ComfyUI Serverless Worker CUDA Errors
Some serverless workers run into runtime cuda errors and fail silently. Is there anyway to tackle this? Can I somehow get runpod to fire me a webhook so I can atleast retry? Any solutions to make serverless more predictable?
How are people deploying production level comfyui inference on serverless?
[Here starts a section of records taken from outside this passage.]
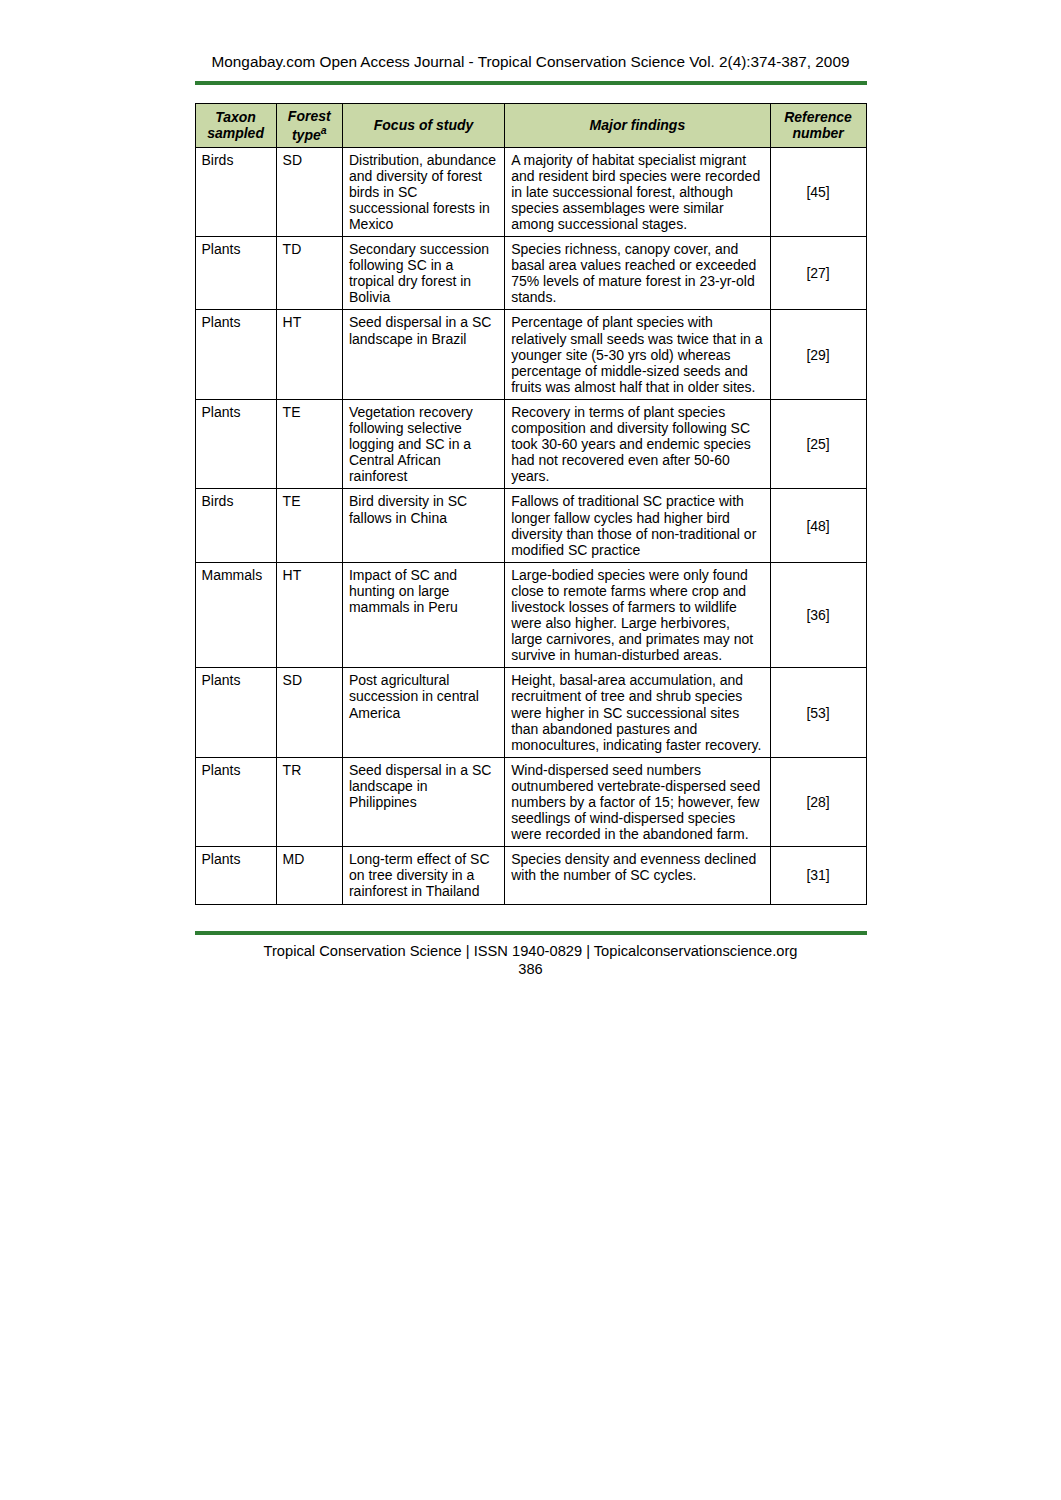Mongabay.com Open Access Journal - Tropical Conservation Science Vol. 2(4):374-387, 2009
| Taxon sampled | Forest type a | Focus of study | Major findings | Reference number |
| --- | --- | --- | --- | --- |
| Birds | SD | Distribution, abundance and diversity of forest birds in SC successional forests in Mexico | A majority of habitat specialist migrant and resident bird species were recorded in late successional forest, although species assemblages were similar among successional stages. | [45] |
| Plants | TD | Secondary succession following SC in a tropical dry forest in Bolivia | Species richness, canopy cover, and basal area values reached or exceeded 75% levels of mature forest in 23-yr-old stands. | [27] |
| Plants | HT | Seed dispersal in a SC landscape in Brazil | Percentage of plant species with relatively small seeds was twice that in a younger site (5-30 yrs old) whereas percentage of middle-sized seeds and fruits was almost half that in older sites. | [29] |
| Plants | TE | Vegetation recovery following selective logging and SC in a Central African rainforest | Recovery in terms of plant species composition and diversity following SC took 30-60 years and endemic species had not recovered even after 50-60 years. | [25] |
| Birds | TE | Bird diversity in SC fallows in China | Fallows of traditional SC practice with longer fallow cycles had higher bird diversity than those of non-traditional or modified SC practice | [48] |
| Mammals | HT | Impact of SC and hunting on large mammals in Peru | Large-bodied species were only found close to remote farms where crop and livestock losses of farmers to wildlife were also higher. Large herbivores, large carnivores, and primates may not survive in human-disturbed areas. | [36] |
| Plants | SD | Post agricultural succession in central America | Height, basal-area accumulation, and recruitment of tree and shrub species were higher in SC successional sites than abandoned pastures and monocultures, indicating faster recovery. | [53] |
| Plants | TR | Seed dispersal in a SC landscape in Philippines | Wind-dispersed seed numbers outnumbered vertebrate-dispersed seed numbers by a factor of 15; however, few seedlings of wind-dispersed species were recorded in the abandoned farm. | [28] |
| Plants | MD | Long-term effect of SC on tree diversity in a rainforest in Thailand | Species density and evenness declined with the number of SC cycles. | [31] |
Tropical Conservation Science | ISSN 1940-0829 | Topicalconservationscience.org 386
Am I doing something wrong?
12 Replies
can you send the error?
I might have the same thing
Traceback (most recent call last):
File "/comfyui/main.py", line 132, in <module>
import execution
File "/comfyui/execution.py", line 14, in <module>
import comfy.model_management
File "/comfyui/comfy/model_management.py", line 221, in <module>
total_vram = get_total_memory(get_torch_device()) / (1024 * 1024)
^^^^^^^^^^^^^^^^^^
File "/comfyui/comfy/model_management.py", line 172, in get_torch_device
return torch.device(torch.cuda.current_device())
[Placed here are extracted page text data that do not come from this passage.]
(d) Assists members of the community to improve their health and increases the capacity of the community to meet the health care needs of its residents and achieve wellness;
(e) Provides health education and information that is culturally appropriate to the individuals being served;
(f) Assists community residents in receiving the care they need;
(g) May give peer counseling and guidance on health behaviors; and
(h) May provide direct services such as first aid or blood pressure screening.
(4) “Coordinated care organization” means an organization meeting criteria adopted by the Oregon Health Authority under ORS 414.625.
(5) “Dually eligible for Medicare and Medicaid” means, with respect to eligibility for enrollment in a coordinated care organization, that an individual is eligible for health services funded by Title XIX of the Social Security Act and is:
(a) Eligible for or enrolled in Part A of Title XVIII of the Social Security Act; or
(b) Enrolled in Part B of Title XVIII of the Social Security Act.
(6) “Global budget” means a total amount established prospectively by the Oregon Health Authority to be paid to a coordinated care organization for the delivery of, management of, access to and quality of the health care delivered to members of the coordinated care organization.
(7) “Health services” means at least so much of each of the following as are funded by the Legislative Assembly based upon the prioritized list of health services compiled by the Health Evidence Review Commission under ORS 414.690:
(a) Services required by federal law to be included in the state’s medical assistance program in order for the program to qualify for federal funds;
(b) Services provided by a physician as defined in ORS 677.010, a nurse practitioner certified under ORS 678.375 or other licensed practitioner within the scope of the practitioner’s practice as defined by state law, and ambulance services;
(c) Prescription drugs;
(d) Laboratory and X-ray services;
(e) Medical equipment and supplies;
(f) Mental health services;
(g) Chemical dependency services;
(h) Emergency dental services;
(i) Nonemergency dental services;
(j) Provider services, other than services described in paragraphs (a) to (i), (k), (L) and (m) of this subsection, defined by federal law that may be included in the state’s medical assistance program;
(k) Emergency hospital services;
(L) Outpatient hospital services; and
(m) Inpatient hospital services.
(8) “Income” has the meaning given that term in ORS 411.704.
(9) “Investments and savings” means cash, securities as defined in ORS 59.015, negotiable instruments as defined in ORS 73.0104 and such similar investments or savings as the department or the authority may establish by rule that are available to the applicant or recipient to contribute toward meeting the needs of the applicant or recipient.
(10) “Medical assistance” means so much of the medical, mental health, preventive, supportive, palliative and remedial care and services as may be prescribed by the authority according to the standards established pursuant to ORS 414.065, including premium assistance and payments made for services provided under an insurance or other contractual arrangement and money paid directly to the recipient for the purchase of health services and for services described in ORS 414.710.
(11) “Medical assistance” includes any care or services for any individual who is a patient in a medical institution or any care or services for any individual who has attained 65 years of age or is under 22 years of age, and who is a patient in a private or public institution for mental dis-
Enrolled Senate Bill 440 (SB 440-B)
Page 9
^^^^^^^^^^^^^^^^^^^^^^^^^^^
File "/opt/venv/lib/python3.12/site-packages/torch/cuda/init.py", line 1071, in current_device
_lazy_init()
File "/opt/venv/lib/python3.12/site-packages/torch/cuda/init.py", line 412, in _lazy_init
torch._C._cuda_init()
RuntimeError: CUDA driver initialization failed, you might not have a CUDA gpu.
Happens like 25 seconds into execution, and there is no pattern to it. Happens randomly to a worker. And the worst part is that when there are a bunch of requests lined up, it eats up all the requests and silently fails all of them....
Unknown User•2mo ago
Message Not Public
Sign In & Join Server To View
@MassterOogway
Escalated To Zendesk
The thread has been escalated to Zendesk!
Ticket ID: #22895
switching to 4090 solved it for me
check here
https://discord.com/channels/912829806415085598/1412115196129841172/1412115196129841172
My workflow is such that it performs extremely well on 5090 vs 4090, I cannot lose that efficiency man
Like from my account?
I prefer it too, it just doesnt work atm and I need it
Unknown User•2mo ago
Message Not Public
Sign In & Join Server To View
Started happening to me too lately. I use CUDA 12.6 image and 4090
I'm having the same issue. Could you please tell me if there's a way to fix it?
use cuda 12.6-12.8 as 12.9 seem very unstable
I talked to runpod support, the guy told me to use 12.8
havnt had any problems ever since
5090 4090 all fine